Agak membingungkan, Setya Novanto yang menjadi tersangka, tetapi kenapa KPK yang dipanggil Pansus DPR? Pansus DPR memanggil KPK untuk mengklarifikasi sejumlah temuan dan fakta tentang adanya konflik internal yang mengganggu proses pemberantasan korupsi, dan itu terjadi saat Setya Novanto ditetapkan sebagai tersangka.

[irp posts="4054" name="Berharap Kasus Setnov-KPK Tak Berakhir dengan Penjemputan Paksa"]

KPK tentu saja membela diri. Mereka menolak undangan rapat dengar pendapat (RDP) dari Pansus DPR bukan karena takut, tapi KPK beralasan tidak menghadiri undangan tersebut karena perlu mempertimbangkan sejumlah aturan seperti UUD 1945, UU MD3, Tata Tertib DPR yang saat ini tengah digugat di Mahkamah Konstitusi.

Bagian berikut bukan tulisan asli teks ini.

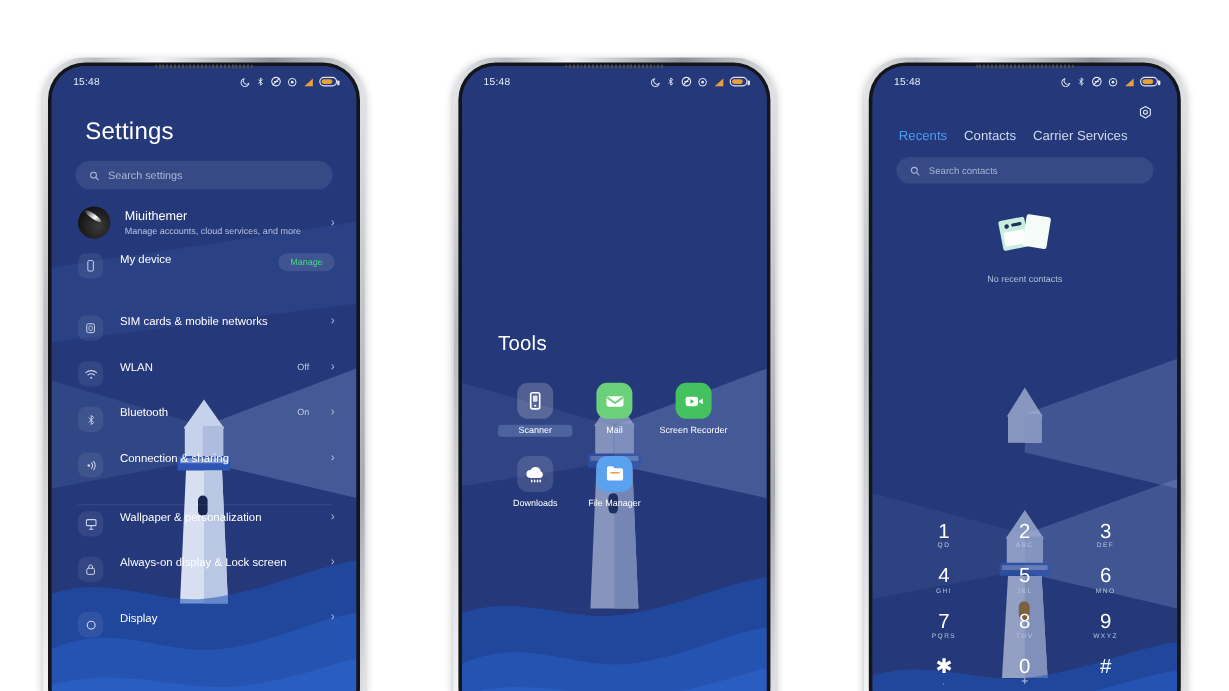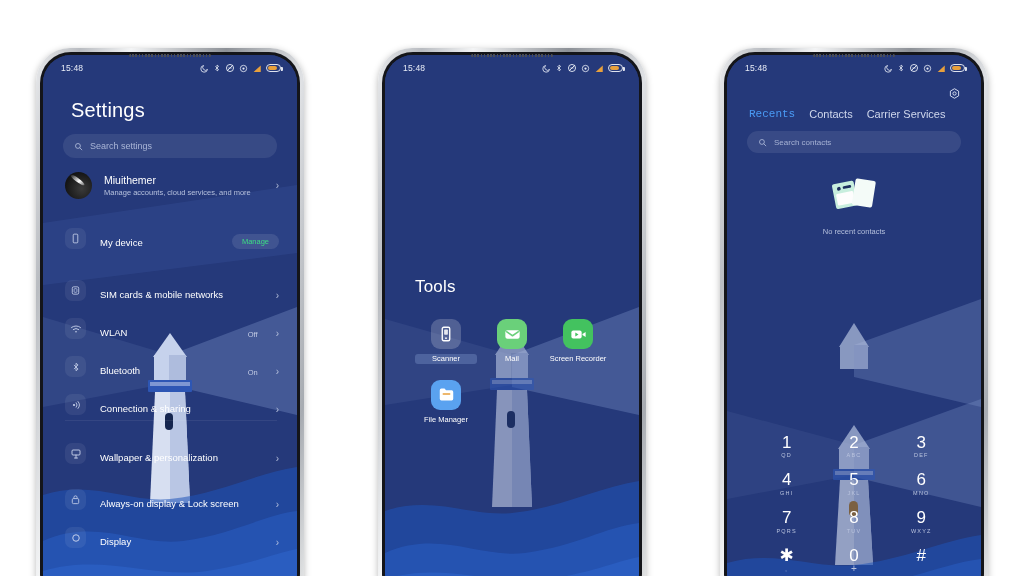--- a/index.html
+++ b/index.html
@@ -141,7 +141,7 @@
   .s3-gear { display:flex; justify-content:flex-end; padding:6px 20px 0 0; }
   .tabs { display:flex; gap:14px; padding:8px 0 0 22px; font-size:11px; }
   .tab { color:#cfd7ec; }
-  .tab.active { color:#4a9bf5;font-family:Liberation Mono, monospace; }
+  .tab.active { color:#4a9bf5; }
   .s3-search {
     margin:11px 20px 0; height:22px; border-radius:11px;
     background:rgba(255,255,255,.09);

Inilah isi "surat cinta" Setya Novanto kepada KPK:

 

 

  • Surat panggilan dari KPK telah diterima pada hari Rabu, 8 November 2017, untuk menghadap penyidik KPK sebagai saksi dalam penyidikan perkara TPK Pengadaan KTP Elektronik yg diduga dilakukan oleh ASS

 

 

  • Surat panggilan tersebut secara jelas dan tegas disebutkan memanggil Setya Novanto, pekerjaan: Ketua DPR-RI dengan alamat kantor Gedung DPR-RI dan rumah di Jl. Wijaya dst.

 

 

  • Disebutkan sejumlah aturan mengenai hak imunitas anggota dewan, diantaranya Pasal 20A huruf (3) UUD 1945, Pasal 80 huruf (h) UU Nomor 17 Tahun 2014 tentang MPR, DPR, DPD dan DPRD (UU MD3).

 

 

  • Disebutkan aturan bahwa penyidik yang memanggil anggota DPR RI harus mendapat persetujuan tertulis dari Presiden terlebih dahulu. Hal ini berdasarkan pasal 224 ayat (5) dan pasal 245 ayat (1) UU MD3 yang sudah diuji materi MK. Disebutkan juga Putusan MK RI No. 76/PUU-XII/2014 tanggal 22 September 2017.

 

 

  • Dijelaskan bahwa Novanto baru akan memenuhi panggilan setelah KPK mengantongi surat persetujuan dari Presiden RI sebagaimana putusan MK.

 

 

  • Dijelaskan juga bahwa selain belum ada persetujuan tertulis dari Presiden RI, pada hari ini juga Novanto telah lebih dahulu menerima undangan HUT Golkar ke-53 Tingkat Provinsi NTT.

 

 

  • Disebutkan bahwa berdasarkan alasan hukum diatas, maka surat panggilan sebagai saksi tidak dapat dipenuhi.

 

 

 

Kiranya pembaca dapat mengartikan sendiri makna "surat cinta" Setya Novanto kepada KPK di atas.